(PROVIDED RECORDS Opens)
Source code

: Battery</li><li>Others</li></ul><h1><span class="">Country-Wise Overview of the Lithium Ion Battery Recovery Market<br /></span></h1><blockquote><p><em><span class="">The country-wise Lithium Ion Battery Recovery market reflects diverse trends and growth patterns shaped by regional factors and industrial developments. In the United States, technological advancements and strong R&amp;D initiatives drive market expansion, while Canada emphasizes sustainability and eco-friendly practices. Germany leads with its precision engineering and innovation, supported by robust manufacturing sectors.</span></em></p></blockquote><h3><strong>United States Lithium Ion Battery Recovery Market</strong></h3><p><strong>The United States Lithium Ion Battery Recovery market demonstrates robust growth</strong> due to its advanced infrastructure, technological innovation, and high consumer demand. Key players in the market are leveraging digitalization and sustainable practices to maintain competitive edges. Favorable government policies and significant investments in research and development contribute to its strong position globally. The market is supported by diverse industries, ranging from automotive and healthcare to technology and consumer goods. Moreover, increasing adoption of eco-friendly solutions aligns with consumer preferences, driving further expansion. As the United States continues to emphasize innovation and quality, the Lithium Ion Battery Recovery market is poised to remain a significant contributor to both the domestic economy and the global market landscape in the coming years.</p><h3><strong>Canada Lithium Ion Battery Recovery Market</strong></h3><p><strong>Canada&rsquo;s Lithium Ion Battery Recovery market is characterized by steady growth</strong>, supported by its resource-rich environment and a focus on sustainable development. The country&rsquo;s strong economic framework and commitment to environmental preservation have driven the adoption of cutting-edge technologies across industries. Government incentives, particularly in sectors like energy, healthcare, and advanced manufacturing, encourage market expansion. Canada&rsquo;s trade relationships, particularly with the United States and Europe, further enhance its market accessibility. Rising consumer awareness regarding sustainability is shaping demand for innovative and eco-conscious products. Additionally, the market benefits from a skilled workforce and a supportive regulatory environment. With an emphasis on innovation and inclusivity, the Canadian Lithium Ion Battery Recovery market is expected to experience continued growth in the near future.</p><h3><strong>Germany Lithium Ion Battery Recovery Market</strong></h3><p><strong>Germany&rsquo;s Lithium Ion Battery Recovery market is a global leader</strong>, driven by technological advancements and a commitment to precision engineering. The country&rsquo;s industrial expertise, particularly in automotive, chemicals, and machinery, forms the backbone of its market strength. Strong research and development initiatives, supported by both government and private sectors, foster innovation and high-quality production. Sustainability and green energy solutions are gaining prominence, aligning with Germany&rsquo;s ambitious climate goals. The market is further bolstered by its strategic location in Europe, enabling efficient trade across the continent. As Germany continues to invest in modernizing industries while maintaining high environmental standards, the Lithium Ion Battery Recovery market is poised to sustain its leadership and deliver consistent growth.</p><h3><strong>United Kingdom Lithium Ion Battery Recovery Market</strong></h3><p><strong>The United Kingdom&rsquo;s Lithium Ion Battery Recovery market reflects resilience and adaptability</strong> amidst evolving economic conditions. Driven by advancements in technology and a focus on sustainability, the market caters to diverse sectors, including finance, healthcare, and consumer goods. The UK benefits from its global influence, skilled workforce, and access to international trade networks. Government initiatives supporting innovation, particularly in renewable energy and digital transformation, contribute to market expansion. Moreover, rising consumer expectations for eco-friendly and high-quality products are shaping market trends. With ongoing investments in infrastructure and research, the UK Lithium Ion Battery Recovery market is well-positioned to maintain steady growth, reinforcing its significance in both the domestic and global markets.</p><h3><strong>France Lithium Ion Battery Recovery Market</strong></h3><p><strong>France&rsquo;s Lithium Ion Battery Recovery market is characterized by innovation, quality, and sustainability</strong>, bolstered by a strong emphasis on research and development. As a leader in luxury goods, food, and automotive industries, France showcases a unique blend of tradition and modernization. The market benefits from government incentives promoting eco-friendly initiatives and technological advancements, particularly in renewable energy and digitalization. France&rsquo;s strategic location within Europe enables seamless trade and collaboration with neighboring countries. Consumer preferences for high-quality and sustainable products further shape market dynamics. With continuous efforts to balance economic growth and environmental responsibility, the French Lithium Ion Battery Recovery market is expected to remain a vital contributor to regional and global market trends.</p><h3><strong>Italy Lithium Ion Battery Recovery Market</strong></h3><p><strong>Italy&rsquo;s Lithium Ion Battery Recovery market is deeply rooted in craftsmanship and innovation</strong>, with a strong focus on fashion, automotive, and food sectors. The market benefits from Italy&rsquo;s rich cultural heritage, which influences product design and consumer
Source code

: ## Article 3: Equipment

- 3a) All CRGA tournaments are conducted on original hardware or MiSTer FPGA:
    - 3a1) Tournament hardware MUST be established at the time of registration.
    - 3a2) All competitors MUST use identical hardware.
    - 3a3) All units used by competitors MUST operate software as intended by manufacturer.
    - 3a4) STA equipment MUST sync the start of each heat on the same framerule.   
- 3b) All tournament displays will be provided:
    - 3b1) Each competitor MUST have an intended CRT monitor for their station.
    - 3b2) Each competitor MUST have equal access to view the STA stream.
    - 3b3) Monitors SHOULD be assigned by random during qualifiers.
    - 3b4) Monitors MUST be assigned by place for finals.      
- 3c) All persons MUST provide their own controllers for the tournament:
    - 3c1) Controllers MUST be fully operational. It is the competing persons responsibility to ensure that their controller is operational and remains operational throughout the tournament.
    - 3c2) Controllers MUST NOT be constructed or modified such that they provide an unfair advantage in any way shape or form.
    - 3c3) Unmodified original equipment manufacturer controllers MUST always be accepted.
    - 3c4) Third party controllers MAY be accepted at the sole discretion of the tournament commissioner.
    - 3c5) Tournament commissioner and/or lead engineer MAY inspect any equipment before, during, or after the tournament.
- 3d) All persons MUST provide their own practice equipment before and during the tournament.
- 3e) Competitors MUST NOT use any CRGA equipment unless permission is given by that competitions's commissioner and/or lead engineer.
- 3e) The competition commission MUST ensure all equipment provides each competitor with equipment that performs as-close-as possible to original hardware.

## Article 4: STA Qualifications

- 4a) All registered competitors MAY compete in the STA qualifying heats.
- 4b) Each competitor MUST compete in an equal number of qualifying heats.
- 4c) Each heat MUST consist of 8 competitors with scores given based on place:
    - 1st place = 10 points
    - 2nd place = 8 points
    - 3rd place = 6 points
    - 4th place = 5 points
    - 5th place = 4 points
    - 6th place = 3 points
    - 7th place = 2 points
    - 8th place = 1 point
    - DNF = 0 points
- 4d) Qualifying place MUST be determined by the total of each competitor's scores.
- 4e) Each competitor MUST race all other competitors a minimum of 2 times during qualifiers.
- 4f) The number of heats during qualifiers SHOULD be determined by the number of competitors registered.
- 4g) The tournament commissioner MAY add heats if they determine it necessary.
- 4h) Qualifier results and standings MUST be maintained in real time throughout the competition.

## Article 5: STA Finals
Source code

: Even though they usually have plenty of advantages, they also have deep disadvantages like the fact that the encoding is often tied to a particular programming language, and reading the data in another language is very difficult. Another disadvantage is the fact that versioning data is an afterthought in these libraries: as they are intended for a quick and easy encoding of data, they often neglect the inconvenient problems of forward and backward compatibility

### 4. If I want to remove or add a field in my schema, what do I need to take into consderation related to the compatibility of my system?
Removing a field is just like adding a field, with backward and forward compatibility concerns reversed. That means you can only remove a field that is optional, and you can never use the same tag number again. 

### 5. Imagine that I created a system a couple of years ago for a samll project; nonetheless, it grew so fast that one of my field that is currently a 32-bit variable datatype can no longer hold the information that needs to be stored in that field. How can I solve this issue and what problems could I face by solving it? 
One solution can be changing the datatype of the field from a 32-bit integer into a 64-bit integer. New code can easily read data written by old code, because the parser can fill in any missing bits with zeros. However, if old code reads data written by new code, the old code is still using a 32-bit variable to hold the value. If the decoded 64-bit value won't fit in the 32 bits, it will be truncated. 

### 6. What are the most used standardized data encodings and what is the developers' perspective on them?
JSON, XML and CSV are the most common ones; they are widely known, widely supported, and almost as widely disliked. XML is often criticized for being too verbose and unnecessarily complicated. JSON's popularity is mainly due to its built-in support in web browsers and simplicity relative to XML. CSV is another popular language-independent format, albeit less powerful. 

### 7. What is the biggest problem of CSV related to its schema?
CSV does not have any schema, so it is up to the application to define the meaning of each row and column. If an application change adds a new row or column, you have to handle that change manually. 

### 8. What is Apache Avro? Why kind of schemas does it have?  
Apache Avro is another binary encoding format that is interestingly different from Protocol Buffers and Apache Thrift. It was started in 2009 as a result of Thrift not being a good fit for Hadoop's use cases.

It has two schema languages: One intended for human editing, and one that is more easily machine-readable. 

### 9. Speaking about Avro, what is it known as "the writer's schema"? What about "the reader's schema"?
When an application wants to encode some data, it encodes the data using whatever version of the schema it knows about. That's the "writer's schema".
(PROVIDED RECORDS Closes)
## TASK REQUIREMENTS
The required output is every line above from the one with "- 5th place = 4 points" down to the one with "One solution can", restated word for word, ends included.

## EXERCISE OUTPUT
    - 5th place = 4 points
    - 6th place = 3 points
    - 7th place = 2 points
    - 8th place = 1 point
    - DNF = 0 points
- 4d) Qualifying place MUST be determined by the total of each competitor's scores.
- 4e) Each competitor MUST race all other competitors a minimum of 2 times during qualifiers.
- 4f) The number of heats during qualifiers SHOULD be determined by the number of competitors registered.
- 4g) The tournament commissioner MAY add heats if they determine it necessary.
- 4h) Qualifier results and standings MUST be maintained in real time throughout the competition.

## Article 5: STA Finals
Source code

: Even though they usually have plenty of advantages, they also have deep disadvantages like the fact that the encoding is often tied to a particular programming language, and reading the data in another language is very difficult. Another disadvantage is the fact that versioning data is an afterthought in these libraries: as they are intended for a quick and easy encoding of data, they often neglect the inconvenient problems of forward and backward compatibility

### 4. If I want to remove or add a field in my schema, what do I need to take into consderation related to the compatibility of my system?
Removing a field is just like adding a field, with backward and forward compatibility concerns reversed. That means you can only remove a field that is optional, and you can never use the same tag number again. 

### 5. Imagine that I created a system a couple of years ago for a samll project; nonetheless, it grew so fast that one of my field that is currently a 32-bit variable datatype can no longer hold the information that needs to be stored in that field. How can I solve this issue and what problems could I face by solving it? 
One solution can be changing the datatype of the field from a 32-bit integer into a 64-bit integer. New code can easily read data written by old code, because the parser can fill in any missing bits with zeros. However, if old code reads data written by new code, the old code is still using a 32-bit variable to hold the value. If the decoded 64-bit value won't fit in the 32 bits, it will be truncated. 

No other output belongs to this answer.